Text under study section start
Data collection and pre processing, we use the BraTS dataset which is about Brain tumor

In [None]:
# Helper Functions
def load_nifti_image(file_path):
    img = nib.load(file_path)
    img_data = img.get_fdata()
    return img_data


def preprocess_image(img):
    img = (img - np.min(img)) / (np.max(img) - np.min(img))
    return img


def create_inpainting_task(inputs):
    # Mask random parts of the input image
    mask = torch.rand(inputs.shape) > 0.85
    masked_inputs = inputs.clone()
    masked_inputs[mask] = 0
    return masked_inputs, inputs


def dice_coefficient(pred, target, smooth=1e-5):
    intersection = (pred * target).sum()
    return (2. * intersection + smooth) / (pred.sum() + target.sum() + smooth)


- Model Design and Training - here we define a 3D U-Net model and train it using self supervised tasks like image inpainting.

In [None]:
# Define the Dataset Classes
class MedicalDataset(Dataset):
    def __init__(self, images):
        self.images = images

    def __len__(self):
        return len(self.images)

    def __getitem__(self, idx):
        img = self.images[idx]
        return img


class SegmentationDataset(Dataset):
    def __init__(self, images, labels):
        self.images = images
        self.labels = labels

    def __len__(self):
        return len(self.images)
Text under study section end
Information section start
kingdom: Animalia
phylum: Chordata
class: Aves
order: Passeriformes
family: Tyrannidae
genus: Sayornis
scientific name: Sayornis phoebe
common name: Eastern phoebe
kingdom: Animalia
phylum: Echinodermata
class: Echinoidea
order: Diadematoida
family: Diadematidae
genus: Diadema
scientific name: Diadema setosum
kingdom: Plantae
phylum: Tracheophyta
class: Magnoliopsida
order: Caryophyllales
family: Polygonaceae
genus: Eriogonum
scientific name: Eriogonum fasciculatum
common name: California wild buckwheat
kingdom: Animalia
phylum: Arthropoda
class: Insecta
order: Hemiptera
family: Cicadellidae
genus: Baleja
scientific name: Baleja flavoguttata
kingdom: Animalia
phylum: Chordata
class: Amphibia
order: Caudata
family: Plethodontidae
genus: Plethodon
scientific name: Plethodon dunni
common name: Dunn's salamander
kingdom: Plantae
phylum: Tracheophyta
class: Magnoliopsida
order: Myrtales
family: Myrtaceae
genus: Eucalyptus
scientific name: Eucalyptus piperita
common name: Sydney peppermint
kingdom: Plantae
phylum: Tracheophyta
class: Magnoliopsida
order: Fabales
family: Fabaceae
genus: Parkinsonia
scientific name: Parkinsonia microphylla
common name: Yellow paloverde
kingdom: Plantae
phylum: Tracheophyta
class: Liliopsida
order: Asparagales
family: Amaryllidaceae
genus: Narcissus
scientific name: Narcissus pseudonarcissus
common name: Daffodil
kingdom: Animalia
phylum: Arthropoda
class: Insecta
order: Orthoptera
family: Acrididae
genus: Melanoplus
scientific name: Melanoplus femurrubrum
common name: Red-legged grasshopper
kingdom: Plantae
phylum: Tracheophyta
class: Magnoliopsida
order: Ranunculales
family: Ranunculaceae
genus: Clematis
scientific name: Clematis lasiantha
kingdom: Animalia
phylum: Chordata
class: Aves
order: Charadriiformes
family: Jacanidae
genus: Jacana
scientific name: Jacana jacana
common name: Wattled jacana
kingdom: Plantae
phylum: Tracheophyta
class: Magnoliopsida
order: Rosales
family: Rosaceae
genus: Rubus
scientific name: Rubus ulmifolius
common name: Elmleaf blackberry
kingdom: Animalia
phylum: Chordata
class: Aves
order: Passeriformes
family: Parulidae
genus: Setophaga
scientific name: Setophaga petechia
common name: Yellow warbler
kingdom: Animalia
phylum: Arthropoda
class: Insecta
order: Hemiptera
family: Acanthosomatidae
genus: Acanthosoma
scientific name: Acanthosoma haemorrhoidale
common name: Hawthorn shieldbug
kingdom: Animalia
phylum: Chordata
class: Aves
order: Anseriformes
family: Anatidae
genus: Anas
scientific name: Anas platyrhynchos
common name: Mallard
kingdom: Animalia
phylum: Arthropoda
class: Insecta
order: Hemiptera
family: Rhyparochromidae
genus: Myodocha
Information section end
What the task asks →
Answer these questions from the brain tumor code text:
1. Which dataset does the text use?
2. In create_inpainting_task, what value replaces the masked parts of the input?
3. What model does the text define for training with self-supervised tasks?

Exercise result →
1. The BraTS dataset.
2. The masked parts are set to 0.
3. A 3D U-Net model.